Ливи ждала от них расспросов по поводу странного возвращения Рока, но потом вспомнила, что небольшая комната Кейта выходит окнами на другую сторону. Значит, приход Рока остался незамеченным.

По пути к студии они говорили о Кейте.

— Просто здорово, что это наконец произошло, после стольких-то месяцев! Теперь Мэгги сможет вернуться к нормальной жизни. Из-за него она была заперта в четырех стенах.

Возможно, если Кейт поправится, Мэгги простит ее, думала Ливи. Или потрясение было настолько сильным, что этого никогда не случится?

Саймон подъехал к газону рядом со студией. Ливи взяла сумочку и накинула на плечи пальто.

— Спасибо за приятный вечер. — Она улыбнулась и дотронулась до его руки.

Но Саймон не собирался отпускать ее. Он дошел вместе с ней до ступенек, которые вели на веранду.

— Ты не представляешь, какую радость доставляет мне твое общество! Или все-таки догадываешься? Ливи, дорогая, если бы ты могла… — Он стоял очень близко, наклонив голову и глядя ей прямо в глаза. Ливи поспешила отвести взгляд, сердце у нее тревожно забилось. — Ливи, дорогая моя, Клайв мертв, но ты не одинока. Я буду заботиться о тебе.

Его рука легла на ее плечо, пальцы ласкали мягкую кожу под тонким шелком. Ливи отстранилась и раздраженно произнесла:

— Мне уже не двадцать один год, Саймон, и я в состоянии сама позаботиться о себе! — Все еще избегая смотреть ему в глаза, она взбежала по ступенькам веранды, бросив через плечо: — Спокойной ночи!

«Спокойной ночи, спасибо тебе — и оставь меня в покое!» Она прошла по коридору, зажгла свет у себя в спальне и бросила пальто на кровать.

Неужели он хотел поцеловать ее? Этого не может быть, ведь после ужасной смерти Клайва не прошло и недели… Ливи постаралась заглушить свои подозрения. Скорее всего, Саймон, решив, что она одинока и испугана, хотел таким образом утешить ее. Просто мужской подход…

С облегчением она услышала шум отъезжающей машины и пошла в гостиную. Почему-то не находя себе места, она беспокойно слонялась по комнате, взялась было за журнал, но тут же отбросила его в сторону, закурила и забыла сигарету в пепельнице. Наконец она остановилась перед картиной, стоявшей на мольберте.

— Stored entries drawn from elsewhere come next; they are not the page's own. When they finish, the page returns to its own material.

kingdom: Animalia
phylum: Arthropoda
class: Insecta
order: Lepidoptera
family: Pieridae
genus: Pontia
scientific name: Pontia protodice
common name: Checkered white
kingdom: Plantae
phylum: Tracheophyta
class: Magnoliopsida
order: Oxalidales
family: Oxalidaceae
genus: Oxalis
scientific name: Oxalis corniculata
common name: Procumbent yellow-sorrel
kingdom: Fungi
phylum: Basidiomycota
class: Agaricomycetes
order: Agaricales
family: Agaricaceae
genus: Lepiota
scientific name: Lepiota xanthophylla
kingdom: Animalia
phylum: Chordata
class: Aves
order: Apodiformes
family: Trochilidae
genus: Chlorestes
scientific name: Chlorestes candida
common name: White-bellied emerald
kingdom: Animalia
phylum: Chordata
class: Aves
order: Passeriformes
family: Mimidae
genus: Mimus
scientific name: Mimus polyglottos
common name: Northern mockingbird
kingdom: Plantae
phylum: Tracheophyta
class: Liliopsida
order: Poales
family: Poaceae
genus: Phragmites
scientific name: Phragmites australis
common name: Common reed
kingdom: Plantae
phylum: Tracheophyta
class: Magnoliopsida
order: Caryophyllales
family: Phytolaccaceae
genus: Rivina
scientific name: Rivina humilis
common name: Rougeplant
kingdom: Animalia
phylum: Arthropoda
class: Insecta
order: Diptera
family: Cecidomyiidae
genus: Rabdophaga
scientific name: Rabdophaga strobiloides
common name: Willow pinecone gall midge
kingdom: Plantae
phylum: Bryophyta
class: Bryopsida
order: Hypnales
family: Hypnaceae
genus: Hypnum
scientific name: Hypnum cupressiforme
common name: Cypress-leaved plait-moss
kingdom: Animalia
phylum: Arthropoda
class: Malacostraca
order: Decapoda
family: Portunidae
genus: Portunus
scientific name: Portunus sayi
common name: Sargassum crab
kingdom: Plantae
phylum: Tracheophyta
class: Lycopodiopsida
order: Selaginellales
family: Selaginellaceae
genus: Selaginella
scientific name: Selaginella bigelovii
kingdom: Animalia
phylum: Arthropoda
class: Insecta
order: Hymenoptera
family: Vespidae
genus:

Адриана говорила, что картина предназначалась для зимней выставки в Линчестере. Это была ее собственная интерпретация трех волхвов. Король в короне, за ним цыган и, наконец, нищий будто возникали из водоворота странных, размытых красок. Как объяснила Адриана, в такие цвета были окрашены их дары — золото, ладан и смирна. Здесь смешались все оттенки желтого: золотистый, серовато-бледный и почти коричневый, более густая текстура которого должна была подчеркнуть терпкую сладость аромата смирны.

Как, должно быть, удивительно быть художником, иметь возможность убежать в творчество от дум и забот повседневной жизни. Рассматривает ли Адриана искусство как бегство от действительности? Или это способ самовыражения?

Слава Богу, и у нее, Ливи, есть способ отвлечься от дум! Она посмотрела на свои руки, чуть тронутые загаром, сильные, чуткие, не особенно красивые, но хорошо приспособленные для того, чтобы лечить людей. Только одно кольцо, обручальное, блестело на пальце, другие — бриллиантовое, подаренное ей Клайвом после помолвки; с овальным сапфиром, доставшееся от матери; с большим зеленым перидотом, из-за которого ее едва не обвинили в убийстве мужа, — были заперты в Ларне.